Under the proposed legislation, when drivers meet the current requirements to obtain a CDL, they can begin a two-step program of additional training, which includes rigorous performance benchmarks. The program requires them to complete at least 400 hours of on-duty time and 240 hours of driving time with an experienced driver in the cab with them. All trucks used for training in the program must be equipped with safety technology, including active braking collision mitigation systems, video event capture, and a speed governor set at 65 miles per hour or less. Once all of the benchmarks are successfully met, the candidate will be permitted to cross state lines.

The truck driver shortage is expected to grow worse in the coming years as more drivers move into retirement and the demand for freight transportation increases. Over the next decade, it’s projected that the trucking industry will need to hire roughly 1.1 million new drivers, or an average of nearly 110,000 per year, to keep up with demand. The federal ban on interstate commerce for drivers under the age of 21 continues to be a major impediment to recruitment. Enactment of the DRIVE-Safe Act has strong bipartisan support and has long been supported by a coalition of nearly 90 companies and trade associations throughout the supply chain, including manufacturing, agriculture, retail, and restaurant establishments.
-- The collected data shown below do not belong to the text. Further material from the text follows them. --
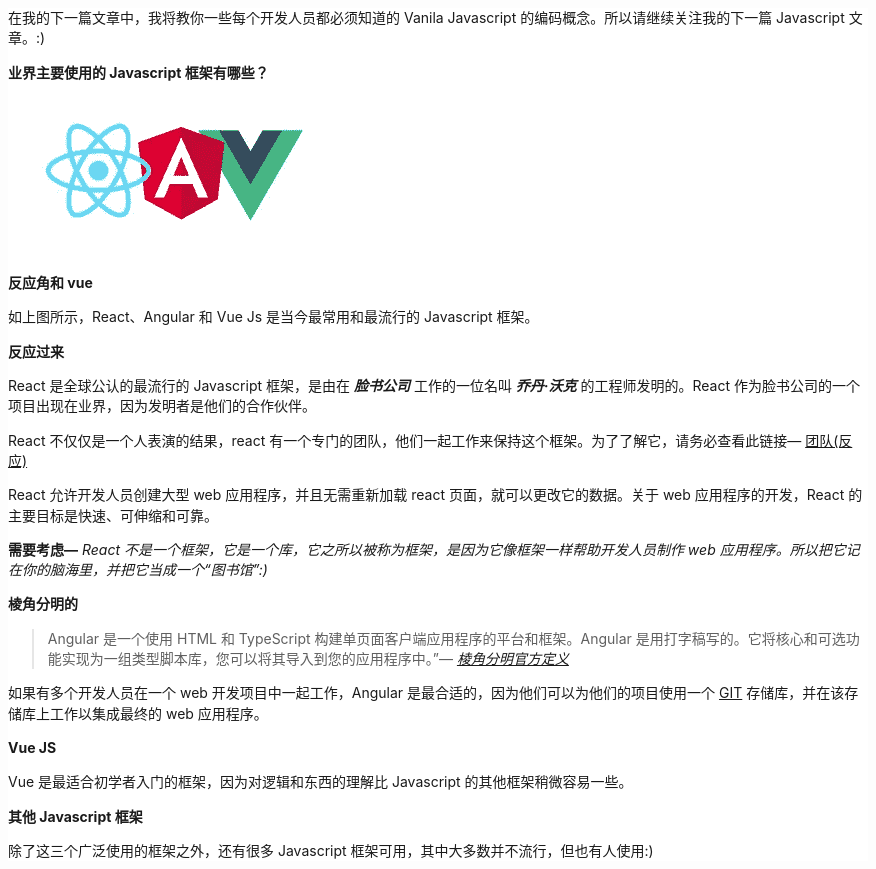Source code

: 在我的下一篇文章中，我将教你一些每个开发人员都必须知道的 Vanila Javascript 的编码概念。所以请继续关注我的下一篇 Javascript 文章。:)

**业界主要使用的 Javascript 框架有哪些？**

![](img/a929ce2d286a71e99338f7fc890f281e.png)

**反应角和 vue**

如上图所示，React、Angular 和 Vue Js 是当今最常用和最流行的 Javascript 框架。

**反应过来**

React 是全球公认的最流行的 Javascript 框架，是由在 ***脸书公司*** 工作的一位名叫 ***乔丹·沃克*** 的工程师发明的。React 作为脸书公司的一个项目出现在业界，因为发明者是他们的合作伙伴。

React 不仅仅是一个人表演的结果，react 有一个专门的团队，他们一起工作来保持这个框架。为了了解它，请务必查看此链接— [团队(反应)](https://reactjs.org/community/team.html#:~:text=React%20was%20originally%20created%20by%20Jordan%20Walke.)

React 允许开发人员创建大型 web 应用程序，并且无需重新加载 react 页面，就可以更改它的数据。关于 web 应用程序的开发，React 的主要目标是快速、可伸缩和可靠。

**需要考虑—** *React 不是一个框架，它是一个库，它之所以被称为框架，是因为它像框架一样帮助开发人员制作 web 应用程序。所以把它记在你的脑海里，并把它当成一个“图书馆”:)*

**棱角分明的**

> Angular 是一个使用 HTML 和 TypeScript 构建单页面客户端应用程序的平台和框架。Angular 是用打字稿写的。它将核心和可选功能实现为一组类型脚本库，您可以将其导入到您的应用程序中。”— [*棱角分明官方定义*](https://angular.io/guide/architecture)

如果有多个开发人员在一个 web 开发项目中一起工作，Angular 是最合适的，因为他们可以为他们的项目使用一个 [GIT](https://github.com/) 存储库，并在该存储库上工作以集成最终的 web 应用程序。

**Vue JS**

Vue 是最适合初学者入门的框架，因为对逻辑和东西的理解比 Javascript 的其他框架稍微容易一些。

**其他 Javascript 框架**

除了这三个广泛使用的框架之外，还有很多 Javascript 框架可用，其中大多数并不流行，但也有人使用:)
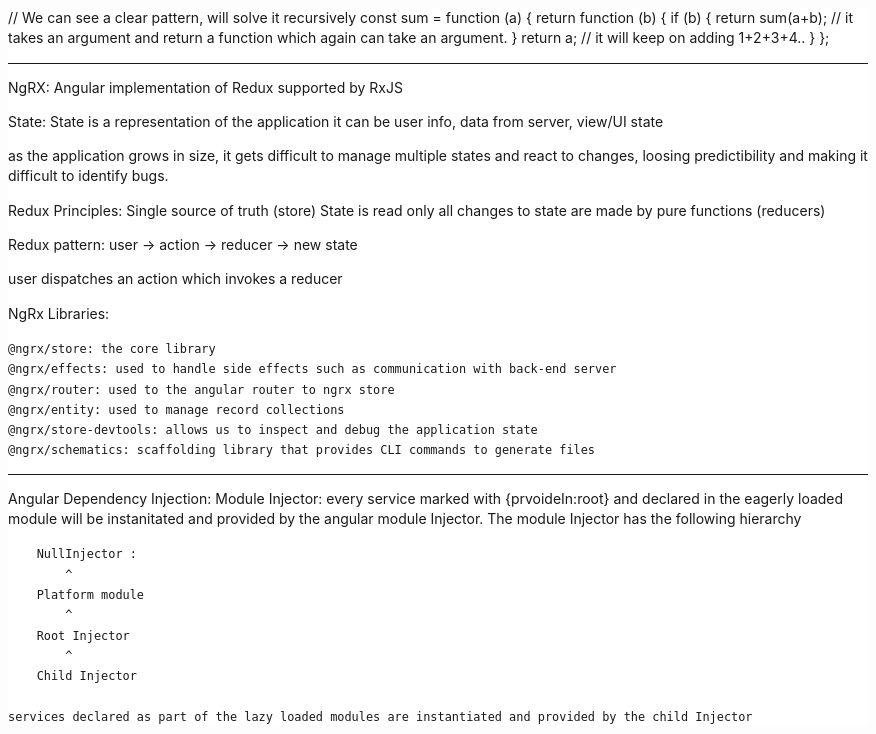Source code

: // We can see a clear pattern, will solve it recursively
const sum  = function (a) {
  return function (b) {
    if (b) {
      return sum(a+b); // it takes an argument and return a function which again can take an argument.
    }
    return a; // it will keep on adding 1+2+3+4..
  }
};
______________________________________
NgRX: Angular implementation of Redux supported by RxJS

State: State is a representation of the application
it can be user info, data from server, view/UI state

as the application grows in size, it gets difficult to manage multiple states and react to changes,
loosing predictibility and making it difficult to identify bugs.

Redux Principles:
    Single source of truth (store)
    State is read only
    all changes to state are made by pure functions (reducers)

Redux pattern:
    user -> action -> reducer -> new state

user dispatches an action which invokes a reducer

NgRx Libraries:

    @ngrx/store: the core library
    @ngrx/effects: used to handle side effects such as communication with back-end server
    @ngrx/router: used to the angular router to ngrx store
    @ngrx/entity: used to manage record collections
    @ngrx/store-devtools: allows us to inspect and debug the application state
    @ngrx/schematics: scaffolding library that provides CLI commands to generate files

______________________________________

Angular Dependency Injection:
 Module Injector:
    every service marked with {prvoideIn:root} and declared in the eagerly loaded module will be instanitated and provided
    by the angular module Injector. The module Injector has the following hierarchy

        NullInjector :
            ^
        Platform module
            ^
        Root Injector
            ^
        Child Injector
    
    services declared as part of the lazy loaded modules are instantiated and provided by the child Injector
Trends in Used Equipment Values
After a pause in 2020 due to COVID-19, new Class 8 truck sales could have a big year, while the secondary market in general continues to be stable. However, prices for late model, low mileage vehicles have been rising due to limited inventories and the fact that buyers continue to look for quality, rather than quantity. The same can be said for the trailer market. On the other hand, glider kit trucks have continued to hold their values regardless of mileage. Throughout the pandemic, the pricing of used transportation equipment in good condition has held up well, reflecting the impact of shutdowns or reduced production levels resulting from the decline in new truck demand. In addition, parts available to make needed repairs on older vehicles have been limited.
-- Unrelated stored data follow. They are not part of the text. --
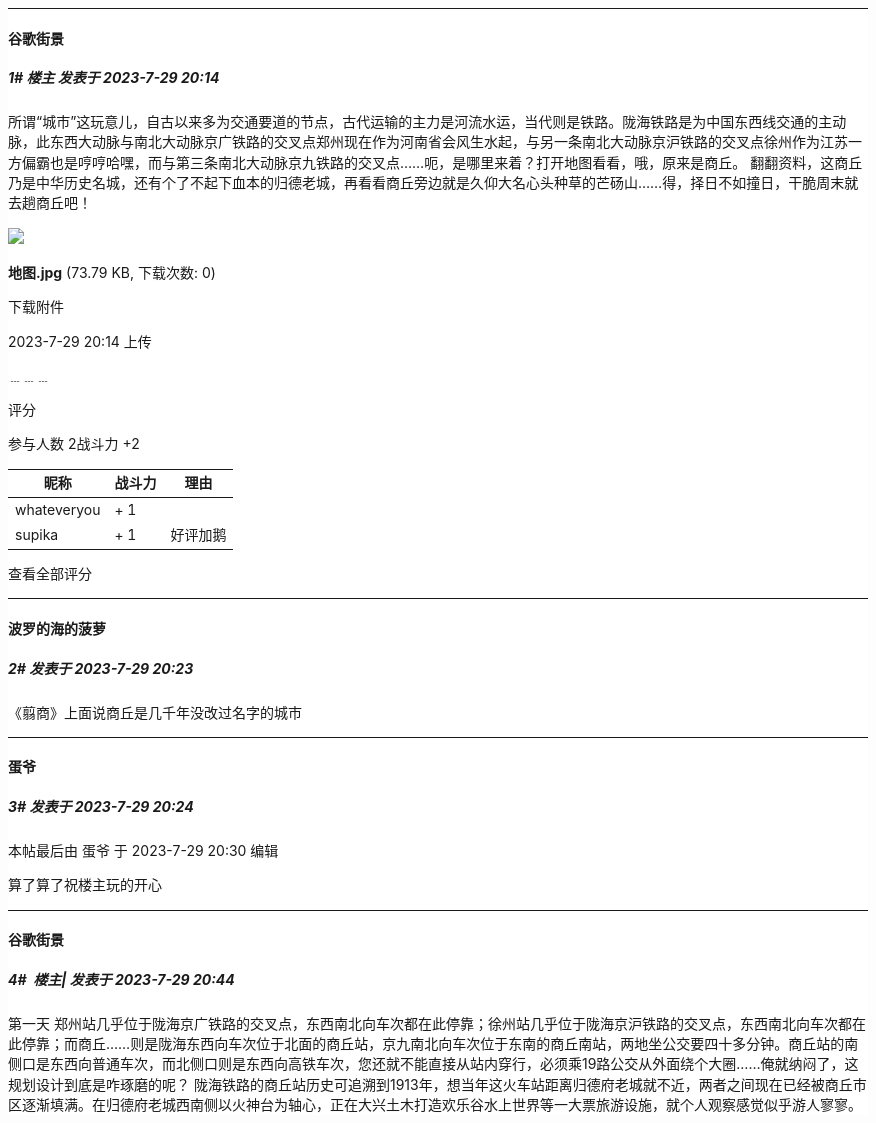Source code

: 
*****

####  谷歌街景  
##### 1#       楼主       发表于 2023-7-29 20:14

所谓“城市”这玩意儿，自古以来多为交通要道的节点，古代运输的主力是河流水运，当代则是铁路。陇海铁路是为中国东西线交通的主动脉，此东西大动脉与南北大动脉京广铁路的交叉点郑州现在作为河南省会风生水起，与另一条南北大动脉京沪铁路的交叉点徐州作为江苏一方偏霸也是哼哼哈嘿，而与第三条南北大动脉京九铁路的交叉点……呃，是哪里来着？打开地图看看，哦，原来是商丘。
 翻翻资料，这商丘乃是中华历史名城，还有个了不起下血本的归德老城，再看看商丘旁边就是久仰大名心头种草的芒砀山……得，择日不如撞日，干脆周末就去趟商丘吧！

<img src="https://img.saraba1st.com/forum/202307/29/201424yibsmwziivwmywst.jpg" referrerpolicy="no-referrer">

<strong>地图.jpg</strong> (73.79 KB, 下载次数: 0)

下载附件

2023-7-29 20:14 上传

﹍﹍﹍

评分

 参与人数 2战斗力 +2

|昵称|战斗力|理由|
|----|---|---|
| whateveryou| + 1||
| supika| + 1|好评加鹅|

查看全部评分

*****

####  波罗的海的菠萝  
##### 2#       发表于 2023-7-29 20:23

《翦商》上面说商丘是几千年没改过名字的城市

*****

####  蛋爷  
##### 3#       发表于 2023-7-29 20:24

 本帖最后由 蛋爷 于 2023-7-29 20:30 编辑 

算了算了祝楼主玩的开心

*****

####  谷歌街景  
##### 4#         楼主| 发表于 2023-7-29 20:44

第一天
 郑州站几乎位于陇海京广铁路的交叉点，东西南北向车次都在此停靠；徐州站几乎位于陇海京沪铁路的交叉点，东西南北向车次都在此停靠；而商丘……则是陇海东西向车次位于北面的商丘站，京九南北向车次位于东南的商丘南站，两地坐公交要四十多分钟。商丘站的南侧口是东西向普通车次，而北侧口则是东西向高铁车次，您还就不能直接从站内穿行，必须乘19路公交从外面绕个大圈……俺就纳闷了，这规划设计到底是咋琢磨的呢？
 陇海铁路的商丘站历史可追溯到1913年，想当年这火车站距离归德府老城就不近，两者之间现在已经被商丘市区逐渐填满。在归德府老城西南侧以火神台为轴心，正在大兴土木打造欢乐谷水上世界等一大票旅游设施，就个人观察感觉似乎游人寥寥。
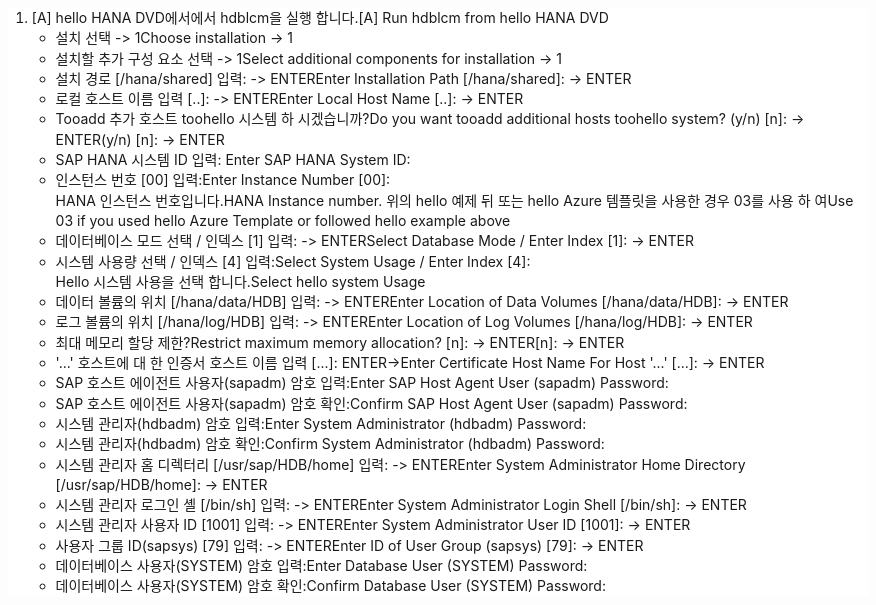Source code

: 1. <span data-ttu-id="fff98-259">[A] hello HANA DVD에서에서 hdblcm을 실행 합니다.</span><span class="sxs-lookup"><span data-stu-id="fff98-259">[A] Run hdblcm from hello HANA DVD</span></span>
    * <span data-ttu-id="fff98-260">설치 선택 -> 1</span><span class="sxs-lookup"><span data-stu-id="fff98-260">Choose installation -> 1</span></span>
    * <span data-ttu-id="fff98-261">설치할 추가 구성 요소 선택 -> 1</span><span class="sxs-lookup"><span data-stu-id="fff98-261">Select additional components for installation -> 1</span></span>
    * <span data-ttu-id="fff98-262">설치 경로 [/hana/shared] 입력: -> ENTER</span><span class="sxs-lookup"><span data-stu-id="fff98-262">Enter Installation Path [/hana/shared]: -> ENTER</span></span>
    * <span data-ttu-id="fff98-263">로컬 호스트 이름 입력 [..]: -> ENTER</span><span class="sxs-lookup"><span data-stu-id="fff98-263">Enter Local Host Name [..]: -> ENTER</span></span>
    * <span data-ttu-id="fff98-264">Tooadd 추가 호스트 toohello 시스템 하 시겠습니까?</span><span class="sxs-lookup"><span data-stu-id="fff98-264">Do you want tooadd additional hosts toohello system?</span></span> <span data-ttu-id="fff98-265">(y/n) [n]: -> ENTER</span><span class="sxs-lookup"><span data-stu-id="fff98-265">(y/n) [n]: -> ENTER</span></span>
    * <span data-ttu-id="fff98-266">SAP HANA 시스템 ID 입력: <SID of HANA e.g. HDB></span><span class="sxs-lookup"><span data-stu-id="fff98-266">Enter SAP HANA System ID: <SID of HANA e.g. HDB></span></span>
    * <span data-ttu-id="fff98-267">인스턴스 번호 [00] 입력:</span><span class="sxs-lookup"><span data-stu-id="fff98-267">Enter Instance Number [00]:</span></span>   
  <span data-ttu-id="fff98-268">HANA 인스턴스 번호입니다.</span><span class="sxs-lookup"><span data-stu-id="fff98-268">HANA Instance number.</span></span> <span data-ttu-id="fff98-269">위의 hello 예제 뒤 또는 hello Azure 템플릿을 사용한 경우 03를 사용 하 여</span><span class="sxs-lookup"><span data-stu-id="fff98-269">Use 03 if you used hello Azure Template or followed hello example above</span></span>
    * <span data-ttu-id="fff98-270">데이터베이스 모드 선택 / 인덱스 [1] 입력: -> ENTER</span><span class="sxs-lookup"><span data-stu-id="fff98-270">Select Database Mode / Enter Index [1]: -> ENTER</span></span>
    * <span data-ttu-id="fff98-271">시스템 사용량 선택 / 인덱스 [4] 입력:</span><span class="sxs-lookup"><span data-stu-id="fff98-271">Select System Usage / Enter Index [4]:</span></span>  
  <span data-ttu-id="fff98-272">Hello 시스템 사용을 선택 합니다.</span><span class="sxs-lookup"><span data-stu-id="fff98-272">Select hello system Usage</span></span>
    * <span data-ttu-id="fff98-273">데이터 볼륨의 위치 [/hana/data/HDB] 입력: -> ENTER</span><span class="sxs-lookup"><span data-stu-id="fff98-273">Enter Location of Data Volumes [/hana/data/HDB]: -> ENTER</span></span>
    * <span data-ttu-id="fff98-274">로그 볼륨의 위치 [/hana/log/HDB] 입력: -> ENTER</span><span class="sxs-lookup"><span data-stu-id="fff98-274">Enter Location of Log Volumes [/hana/log/HDB]: -> ENTER</span></span>
    * <span data-ttu-id="fff98-275">최대 메모리 할당 제한?</span><span class="sxs-lookup"><span data-stu-id="fff98-275">Restrict maximum memory allocation?</span></span> <span data-ttu-id="fff98-276">[n]: -> ENTER</span><span class="sxs-lookup"><span data-stu-id="fff98-276">[n]: -> ENTER</span></span>
    * <span data-ttu-id="fff98-277">'...' 호스트에 대 한 인증서 호스트 이름 입력 [...]: ENTER-></span><span class="sxs-lookup"><span data-stu-id="fff98-277">Enter Certificate Host Name For Host '...' [...]: -> ENTER</span></span>
    * <span data-ttu-id="fff98-278">SAP 호스트 에이전트 사용자(sapadm) 암호 입력:</span><span class="sxs-lookup"><span data-stu-id="fff98-278">Enter SAP Host Agent User (sapadm) Password:</span></span>
    * <span data-ttu-id="fff98-279">SAP 호스트 에이전트 사용자(sapadm) 암호 확인:</span><span class="sxs-lookup"><span data-stu-id="fff98-279">Confirm SAP Host Agent User (sapadm) Password:</span></span>
    * <span data-ttu-id="fff98-280">시스템 관리자(hdbadm) 암호 입력:</span><span class="sxs-lookup"><span data-stu-id="fff98-280">Enter System Administrator (hdbadm) Password:</span></span>
    * <span data-ttu-id="fff98-281">시스템 관리자(hdbadm) 암호 확인:</span><span class="sxs-lookup"><span data-stu-id="fff98-281">Confirm System Administrator (hdbadm) Password:</span></span>
    * <span data-ttu-id="fff98-282">시스템 관리자 홈 디렉터리 [/usr/sap/HDB/home] 입력: -> ENTER</span><span class="sxs-lookup"><span data-stu-id="fff98-282">Enter System Administrator Home Directory [/usr/sap/HDB/home]: -> ENTER</span></span>
    * <span data-ttu-id="fff98-283">시스템 관리자 로그인 셸 [/bin/sh] 입력: -> ENTER</span><span class="sxs-lookup"><span data-stu-id="fff98-283">Enter System Administrator Login Shell [/bin/sh]: -> ENTER</span></span>
    * <span data-ttu-id="fff98-284">시스템 관리자 사용자 ID [1001] 입력: -> ENTER</span><span class="sxs-lookup"><span data-stu-id="fff98-284">Enter System Administrator User ID [1001]: -> ENTER</span></span>
    * <span data-ttu-id="fff98-285">사용자 그룹 ID(sapsys) [79] 입력: -> ENTER</span><span class="sxs-lookup"><span data-stu-id="fff98-285">Enter ID of User Group (sapsys) [79]: -> ENTER</span></span>
    * <span data-ttu-id="fff98-286">데이터베이스 사용자(SYSTEM) 암호 입력:</span><span class="sxs-lookup"><span data-stu-id="fff98-286">Enter Database User (SYSTEM) Password:</span></span>
    * <span data-ttu-id="fff98-287">데이터베이스 사용자(SYSTEM) 암호 확인:</span><span class="sxs-lookup"><span data-stu-id="fff98-287">Confirm Database User (SYSTEM) Password:</span></span>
According to a report issued by ACT Research, December was a strong month for the used truck sector, as used Class 8 volume increased 11% over November and 27% year-over-year. Despite 2020 being tainted by a crippling global pandemic, used Class 8 truck volumes exceeded 2019 numbers by 25%. The report also noted that year-to-date, average price and tractor age dropped 8%, while miles were down 4%.

Steve Tam, vice president at ACT Research said all three used channels grew, with retail seeing weaker growth than wholesale and auction. “Miles and age continue to support higher pricing, falling 8% and 9%, respectively, compared to 2019,” he stated. The leading truck OEM, Daimler Trucks North America, expects a steadier 2021 for the used market. “Prices are on the rise for used trucks right now,” said Mary Aufdemberg, president and general manager of Daimler Trucks Remarketing. “Inventories are decreasing in the marketplace, but we do expect supply to keep coming.”

The new Class 8 tractor market is also poised for a strong run, with FTR Intel reporting November and December 2020 both topped 50,000 net orders. In April 2020, orders fell below 5,000 as factories shut down to prevent COVID-19 spread and the world itself seemed to stop turning. “As the economy continues to improve, fleets are showing increasing confidence about business conditions in 2021,” said Don Ake, vice president of commercial vehicles for FTR. “Profits are more than sufficient to replace used trucks and freight growth is stimulating expansion demand. Put those dynamics together, and the industry is headed toward a robust year.”